Originally posted by fpo:
One more question Humus, I was hopping my relief mapping shader would run on the newer ATI hardware to be released soon. Can you tell if there is any limit on number of dependent texture reads like in 9800/x800 cards? I’m only using arb_pbuffer, arb_draw_buffers and arb_fragment_program with 16 dependent tex2d…
I can obviously not comment on any unannounced products.
An alternative would be Parallax Occlusion Mapping:
http://www.ati.com/developer/gdc/Tatarchuk-ParallaxOcclusionMapping-FINAL_Print.pdf

A RenderMonkey workspace of this technique will be included in the next SDK release.

Originally posted by Humus:
[b]An alternative would be Parallax Occlusion Mapping:
http://www.ati.com/developer/gdc/Tatarchuk-ParallaxOcclusionMapping-FINAL_Print.pdf

A RenderMonkey workspace of this technique will be included in the next SDK release.[/b]
Great, thanks for the link. Found this was also published in ShaderX 3 book… is there a demo for it with the book CD?

As I understand, it is just like my linear search but when a point inside the object is found we intersect the view with the line from last two points (inside and outside points).

It works fine in my demo and looks good when looking from above.
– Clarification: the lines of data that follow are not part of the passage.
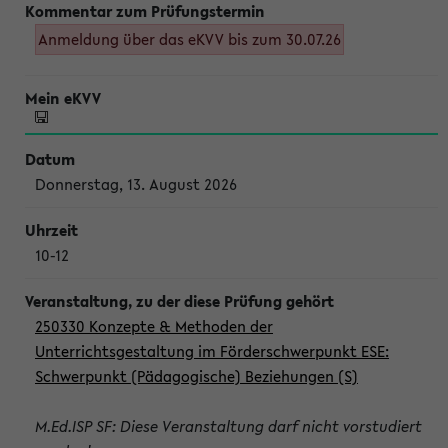
Anmeldung über das eKVV bis zum 30.07.26
Donnerstag, 13. August 2026
10-12
250330 Konzepte & Methoden der
Unterrichtsgestaltung im Förderschwerpunkt ESE:
Schwerpunkt (Pädagogische) Beziehungen (S)
M.Ed.ISP SF: Diese Veranstaltung darf nicht vorstudiert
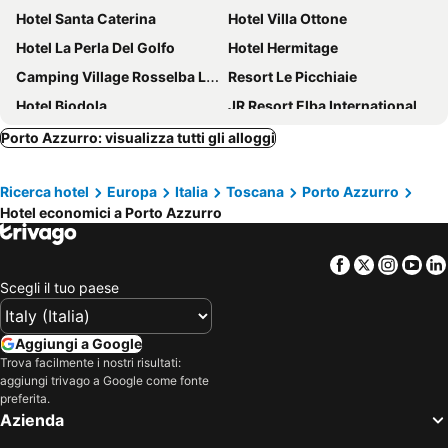
Hotel Santa Caterina
Hotel Villa Ottone
Hotel La Perla Del Golfo
Hotel Hermitage
Camping Village Rosselba Le Palme
Resort Le Picchiaie
Hotel Biodola
JR Resort Elba International
Hotel Baia Imperiale
Hotel Capo Di Stella
Porto Azzurro: visualizza tutti gli alloggi
Cala di Mola
Hotel Plaza
Ricerca hotel
Europa
Italia
Toscana
Porto Azzurro
Hotel Montecristo
Hotel Residence Isola Verde
Hotel economici a Porto Azzurro
Hotel Del Golfo
Eden Park Hotel
Hotel Select
Hotel Marina 2
Facebook
Twitter
Insta
Yo
Casa Campanella Resort
Hotel Villa Wanda
Scegli il tuo paese
Hotel Villa Rodriguez
Hotel Delfino
Hotel Airone isola d'Elba
Hotel Villa Giulia
Aggiungi a Google
Trova facilmente i nostri risultati:
Hotel Danila
TH Ortano - Ortano Mare Village
aggiungi trivago a Google come fonte
Hotel Fabricia
Hotel Dino
preferita.
Azienda
Albergo Ape Elbana
Hotel Viticcio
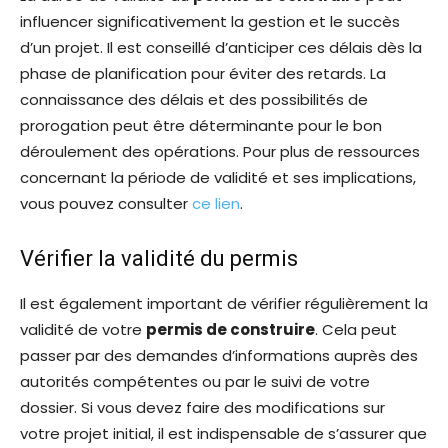
influencer significativement la gestion et le succès
d’un projet. Il est conseillé d’anticiper ces délais dès la
phase de planification pour éviter des retards. La
connaissance des délais et des possibilités de
prorogation peut être déterminante pour le bon
déroulement des opérations. Pour plus de ressources
concernant la période de validité et ses implications,
vous pouvez consulter
ce lien
.
Vérifier la validité du permis
Il est également important de vérifier régulièrement la
validité de votre
permis de construire
. Cela peut
passer par des demandes d’informations auprès des
autorités compétentes ou par le suivi de votre
dossier. Si vous devez faire des modifications sur
votre projet initial, il est indispensable de s’assurer que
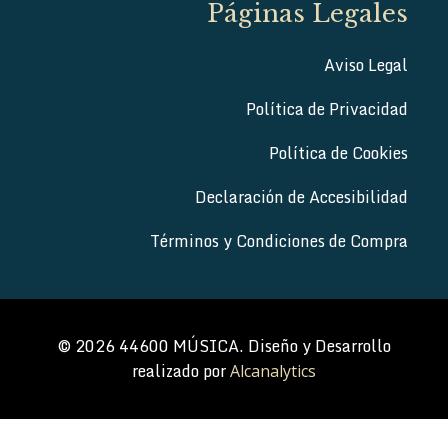
Páginas Legales
Aviso Legal
Política de Privacidad
Política de Cookies
Declaración de Accesibilidad
Términos y Condiciones de Compra
© 2026 44600 MÚSICA. Diseño y Desarrollo
realizado por
Alcanalytics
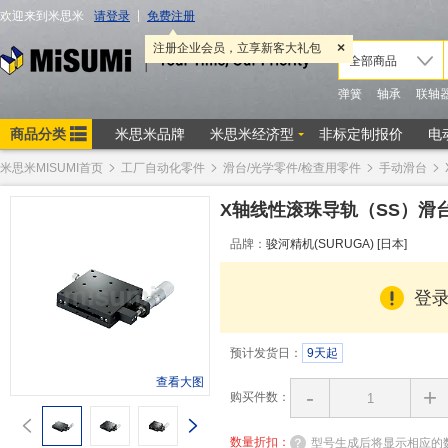
米思米MISUMI首页
工厂自动化零件
滑台/光学零件/检查用零件
手动滑台
X轴线性滚珠导轨（SS）滑
品牌：
骏河精机(SURUGA) [日本]
登
预计发货日：
9天起
查看大图
-
+
购买件数：
数量折扣：
型号生成后将显示相应的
But at steep angles it has even worse sampling problems than my relief mapping (can not also do high frequency depth maps whithout using too many steps in search).

I tried using my binary search with just a few steps after the POM and it gives much better results at steep angles. But then it looses the need for the view/segment intersection as the binary search will converge the point to the same point with or without it (and we end up with the linear search I had before).

Here is the POM shader function I made:

void ray_intersect_pom(
      in sampler2D relieftex,
      inout float4 p, // point (texcoord,0,1)
      inout float3 v) // view/view.z
{
	const int search_steps=10;

	v/=search_steps;

	float4 pp=p; // previous point

	for( int i=0;i<search_steps-1;i++ )
	{
		p.w=tex2D(relieftex,p.xy).w; // get depth

		if (p.w>p.z) // if not inside
		{
			pp=p;		// store previous point
			p.xyz+=v;	// increment to next sample
		}
	}

	// intersect view with line from p and prev p
	float f=(pp.w-pp.z)/(p.z-pp.z-p.w+pp.w);
	p=lerp(pp,p,f);
}

I have this new demo doing relief mapping (and now also POM) in a full scene with multiple lights using deferred shading. I think it could work now on ATI when using the POM imeplementation. Can you give it a try and tell me if it works for you??? I could PM you a link.

I had a 9800 card I got from developer relations a long time ago but when we separated the company into two this year it went with the other side. So I can not test anything with ATI hardware anymore :frowning: . Waiting for the new one now… will we be able to see the new hardware at siggraph 2005? I will be there!

Sure, I can give it test run.

The driver detects whether the pixel shader writes to depth and will enable/disable early-z as needed. Unless you absolutely positively have to do this, I would avoid it at all cost. Early-z is a very good optimization. On modern cards the hardware can reject entire pixel blocks (4x4,8x8, etc) with early-z/hi-z testing.